Could you write out the records below exactly, without omitting a line?

Saved entries:
════════════════════
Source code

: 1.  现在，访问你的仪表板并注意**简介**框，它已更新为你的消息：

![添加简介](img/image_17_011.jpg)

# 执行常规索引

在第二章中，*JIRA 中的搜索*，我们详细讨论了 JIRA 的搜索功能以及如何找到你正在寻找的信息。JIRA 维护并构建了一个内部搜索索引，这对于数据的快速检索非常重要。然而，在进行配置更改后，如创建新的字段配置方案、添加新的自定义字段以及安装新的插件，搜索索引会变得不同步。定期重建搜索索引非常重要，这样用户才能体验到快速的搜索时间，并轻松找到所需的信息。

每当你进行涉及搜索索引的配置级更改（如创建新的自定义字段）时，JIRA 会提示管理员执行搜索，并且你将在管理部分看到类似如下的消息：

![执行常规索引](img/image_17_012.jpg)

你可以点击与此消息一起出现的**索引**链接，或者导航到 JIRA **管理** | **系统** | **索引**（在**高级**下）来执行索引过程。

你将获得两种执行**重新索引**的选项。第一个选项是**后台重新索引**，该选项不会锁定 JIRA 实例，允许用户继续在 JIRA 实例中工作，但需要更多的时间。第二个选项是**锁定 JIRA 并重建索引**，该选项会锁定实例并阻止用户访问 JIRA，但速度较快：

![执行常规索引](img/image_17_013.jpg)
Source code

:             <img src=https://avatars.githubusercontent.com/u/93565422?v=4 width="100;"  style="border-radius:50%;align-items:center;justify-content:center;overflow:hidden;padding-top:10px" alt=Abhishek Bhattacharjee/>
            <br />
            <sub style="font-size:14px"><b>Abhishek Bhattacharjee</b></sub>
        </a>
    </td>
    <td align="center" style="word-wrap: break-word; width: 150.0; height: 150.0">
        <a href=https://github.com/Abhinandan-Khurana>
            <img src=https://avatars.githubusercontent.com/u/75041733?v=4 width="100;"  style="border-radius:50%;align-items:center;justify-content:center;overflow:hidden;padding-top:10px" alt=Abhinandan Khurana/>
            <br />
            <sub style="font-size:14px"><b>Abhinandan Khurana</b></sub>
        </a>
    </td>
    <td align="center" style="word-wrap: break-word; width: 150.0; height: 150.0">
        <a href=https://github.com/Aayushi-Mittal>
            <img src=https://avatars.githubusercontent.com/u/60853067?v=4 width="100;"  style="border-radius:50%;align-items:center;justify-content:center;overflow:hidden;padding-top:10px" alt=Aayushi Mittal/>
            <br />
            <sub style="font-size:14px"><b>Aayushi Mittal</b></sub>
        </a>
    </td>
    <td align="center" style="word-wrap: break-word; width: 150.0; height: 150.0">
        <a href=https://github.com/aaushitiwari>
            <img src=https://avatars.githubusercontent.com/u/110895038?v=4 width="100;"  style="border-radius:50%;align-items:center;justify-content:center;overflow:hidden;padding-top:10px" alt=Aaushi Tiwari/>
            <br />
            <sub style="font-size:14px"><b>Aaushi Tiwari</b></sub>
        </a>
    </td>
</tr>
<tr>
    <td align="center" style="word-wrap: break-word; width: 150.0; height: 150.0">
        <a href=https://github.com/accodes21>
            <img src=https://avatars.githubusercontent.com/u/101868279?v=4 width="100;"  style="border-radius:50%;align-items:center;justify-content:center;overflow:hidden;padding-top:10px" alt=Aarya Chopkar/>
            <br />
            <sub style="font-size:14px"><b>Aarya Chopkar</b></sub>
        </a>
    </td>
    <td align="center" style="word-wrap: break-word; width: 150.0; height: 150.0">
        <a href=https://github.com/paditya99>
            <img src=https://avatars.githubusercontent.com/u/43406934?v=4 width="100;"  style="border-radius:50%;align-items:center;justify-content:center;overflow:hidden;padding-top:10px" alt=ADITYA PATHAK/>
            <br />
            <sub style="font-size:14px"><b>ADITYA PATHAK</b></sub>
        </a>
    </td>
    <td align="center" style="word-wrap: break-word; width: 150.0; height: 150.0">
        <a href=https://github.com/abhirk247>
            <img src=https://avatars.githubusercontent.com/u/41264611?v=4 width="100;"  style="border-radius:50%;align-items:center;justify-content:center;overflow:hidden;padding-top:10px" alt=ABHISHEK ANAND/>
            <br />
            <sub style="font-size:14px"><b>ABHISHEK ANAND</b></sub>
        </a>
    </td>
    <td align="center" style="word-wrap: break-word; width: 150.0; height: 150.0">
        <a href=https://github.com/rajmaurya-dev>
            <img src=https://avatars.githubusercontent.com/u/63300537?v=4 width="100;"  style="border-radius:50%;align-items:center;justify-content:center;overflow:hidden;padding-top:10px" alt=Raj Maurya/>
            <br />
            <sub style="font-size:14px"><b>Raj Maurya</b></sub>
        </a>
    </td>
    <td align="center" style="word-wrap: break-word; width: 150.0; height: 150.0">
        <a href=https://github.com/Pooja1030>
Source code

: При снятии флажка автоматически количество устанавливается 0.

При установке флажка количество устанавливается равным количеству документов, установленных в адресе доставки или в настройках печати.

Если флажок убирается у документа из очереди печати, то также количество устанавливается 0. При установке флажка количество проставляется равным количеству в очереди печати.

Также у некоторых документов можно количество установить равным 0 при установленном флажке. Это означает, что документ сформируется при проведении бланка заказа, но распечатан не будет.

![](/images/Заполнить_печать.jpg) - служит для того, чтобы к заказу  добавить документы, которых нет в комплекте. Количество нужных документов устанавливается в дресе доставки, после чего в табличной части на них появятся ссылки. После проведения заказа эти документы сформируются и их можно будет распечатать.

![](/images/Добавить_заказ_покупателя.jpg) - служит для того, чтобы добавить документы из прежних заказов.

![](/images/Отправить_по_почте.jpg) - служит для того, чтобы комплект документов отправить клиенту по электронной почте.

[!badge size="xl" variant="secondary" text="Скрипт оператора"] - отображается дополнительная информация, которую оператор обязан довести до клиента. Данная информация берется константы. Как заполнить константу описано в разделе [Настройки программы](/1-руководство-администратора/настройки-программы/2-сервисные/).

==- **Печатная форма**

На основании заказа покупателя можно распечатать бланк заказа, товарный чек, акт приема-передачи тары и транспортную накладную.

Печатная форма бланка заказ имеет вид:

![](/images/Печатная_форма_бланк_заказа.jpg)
════════════════════
» **Exercise answer**
Source code

: 1.  现在，访问你的仪表板并注意**简介**框，它已更新为你的消息：

![添加简介](img/image_17_011.jpg)

# 执行常规索引

在第二章中，*JIRA 中的搜索*，我们详细讨论了 JIRA 的搜索功能以及如何找到你正在寻找的信息。JIRA 维护并构建了一个内部搜索索引，这对于数据的快速检索非常重要。然而，在进行配置更改后，如创建新的字段配置方案、添加新的自定义字段以及安装新的插件，搜索索引会变得不同步。定期重建搜索索引非常重要，这样用户才能体验到快速的搜索时间，并轻松找到所需的信息。

每当你进行涉及搜索索引的配置级更改（如创建新的自定义字段）时，JIRA 会提示管理员执行搜索，并且你将在管理部分看到类似如下的消息：

![执行常规索引](img/image_17_012.jpg)

你可以点击与此消息一起出现的**索引**链接，或者导航到 JIRA **管理** | **系统** | **索引**（在**高级**下）来执行索引过程。

你将获得两种执行**重新索引**的选项。第一个选项是**后台重新索引**，该选项不会锁定 JIRA 实例，允许用户继续在 JIRA 实例中工作，但需要更多的时间。第二个选项是**锁定 JIRA 并重建索引**，该选项会锁定实例并阻止用户访问 JIRA，但速度较快：

![执行常规索引](img/image_17_013.jpg)
Source code

:             <img src=https://avatars.githubusercontent.com/u/93565422?v=4 width="100;"  style="border-radius:50%;align-items:center;justify-content:center;overflow:hidden;padding-top:10px" alt=Abhishek Bhattacharjee/>
            <br />
            <sub style="font-size:14px"><b>Abhishek Bhattacharjee</b></sub>
        </a>
    </td>
    <td align="center" style="word-wrap: break-word; width: 150.0; height: 150.0">
        <a href=https://github.com/Abhinandan-Khurana>
            <img src=https://avatars.githubusercontent.com/u/75041733?v=4 width="100;"  style="border-radius:50%;align-items:center;justify-content:center;overflow:hidden;padding-top:10px" alt=Abhinandan Khurana/>
            <br />
            <sub style="font-size:14px"><b>Abhinandan Khurana</b></sub>
        </a>
    </td>
    <td align="center" style="word-wrap: break-word; width: 150.0; height: 150.0">
        <a href=https://github.com/Aayushi-Mittal>
            <img src=https://avatars.githubusercontent.com/u/60853067?v=4 width="100;"  style="border-radius:50%;align-items:center;justify-content:center;overflow:hidden;padding-top:10px" alt=Aayushi Mittal/>
            <br />
            <sub style="font-size:14px"><b>Aayushi Mittal</b></sub>
        </a>
    </td>
    <td align="center" style="word-wrap: break-word; width: 150.0; height: 150.0">
        <a href=https://github.com/aaushitiwari>
            <img src=https://avatars.githubusercontent.com/u/110895038?v=4 width="100;"  style="border-radius:50%;align-items:center;justify-content:center;overflow:hidden;padding-top:10px" alt=Aaushi Tiwari/>
            <br />
            <sub style="font-size:14px"><b>Aaushi Tiwari</b></sub>
        </a>
    </td>
</tr>
<tr>
    <td align="center" style="word-wrap: break-word; width: 150.0; height: 150.0">
        <a href=https://github.com/accodes21>
            <img src=https://avatars.githubusercontent.com/u/101868279?v=4 width="100;"  style="border-radius:50%;align-items:center;justify-content:center;overflow:hidden;padding-top:10px" alt=Aarya Chopkar/>
            <br />
            <sub style="font-size:14px"><b>Aarya Chopkar</b></sub>
        </a>
    </td>
    <td align="center" style="word-wrap: break-word; width: 150.0; height: 150.0">
        <a href=https://github.com/paditya99>
            <img src=https://avatars.githubusercontent.com/u/43406934?v=4 width="100;"  style="border-radius:50%;align-items:center;justify-content:center;overflow:hidden;padding-top:10px" alt=ADITYA PATHAK/>
            <br />
            <sub style="font-size:14px"><b>ADITYA PATHAK</b></sub>
        </a>
    </td>
    <td align="center" style="word-wrap: break-word; width: 150.0; height: 150.0">
        <a href=https://github.com/abhirk247>
            <img src=https://avatars.githubusercontent.com/u/41264611?v=4 width="100;"  style="border-radius:50%;align-items:center;justify-content:center;overflow:hidden;padding-top:10px" alt=ABHISHEK ANAND/>
            <br />
            <sub style="font-size:14px"><b>ABHISHEK ANAND</b></sub>
        </a>
    </td>
    <td align="center" style="word-wrap: break-word; width: 150.0; height: 150.0">
        <a href=https://github.com/rajmaurya-dev>
            <img src=https://avatars.githubusercontent.com/u/63300537?v=4 width="100;"  style="border-radius:50%;align-items:center;justify-content:center;overflow:hidden;padding-top:10px" alt=Raj Maurya/>
            <br />
            <sub style="font-size:14px"><b>Raj Maurya</b></sub>
        </a>
    </td>
    <td align="center" style="word-wrap: break-word; width: 150.0; height: 150.0">
        <a href=https://github.com/Pooja1030>
Source code

: При снятии флажка автоматически количество устанавливается 0.

При установке флажка количество устанавливается равным количеству документов, установленных в адресе доставки или в настройках печати.

Если флажок убирается у документа из очереди печати, то также количество устанавливается 0. При установке флажка количество проставляется равным количеству в очереди печати.

Также у некоторых документов можно количество установить равным 0 при установленном флажке. Это означает, что документ сформируется при проведении бланка заказа, но распечатан не будет.

![](/images/Заполнить_печать.jpg) - служит для того, чтобы к заказу  добавить документы, которых нет в комплекте. Количество нужных документов устанавливается в дресе доставки, после чего в табличной части на них появятся ссылки. После проведения заказа эти документы сформируются и их можно будет распечатать.

![](/images/Добавить_заказ_покупателя.jpg) - служит для того, чтобы добавить документы из прежних заказов.

![](/images/Отправить_по_почте.jpg) - служит для того, чтобы комплект документов отправить клиенту по электронной почте.

[!badge size="xl" variant="secondary" text="Скрипт оператора"] - отображается дополнительная информация, которую оператор обязан довести до клиента. Данная информация берется константы. Как заполнить константу описано в разделе [Настройки программы](/1-руководство-администратора/настройки-программы/2-сервисные/).

==- **Печатная форма**

На основании заказа покупателя можно распечатать бланк заказа, товарный чек, акт приема-передачи тары и транспортную накладную.

Печатная форма бланка заказ имеет вид:

![](/images/Печатная_форма_бланк_заказа.jpg)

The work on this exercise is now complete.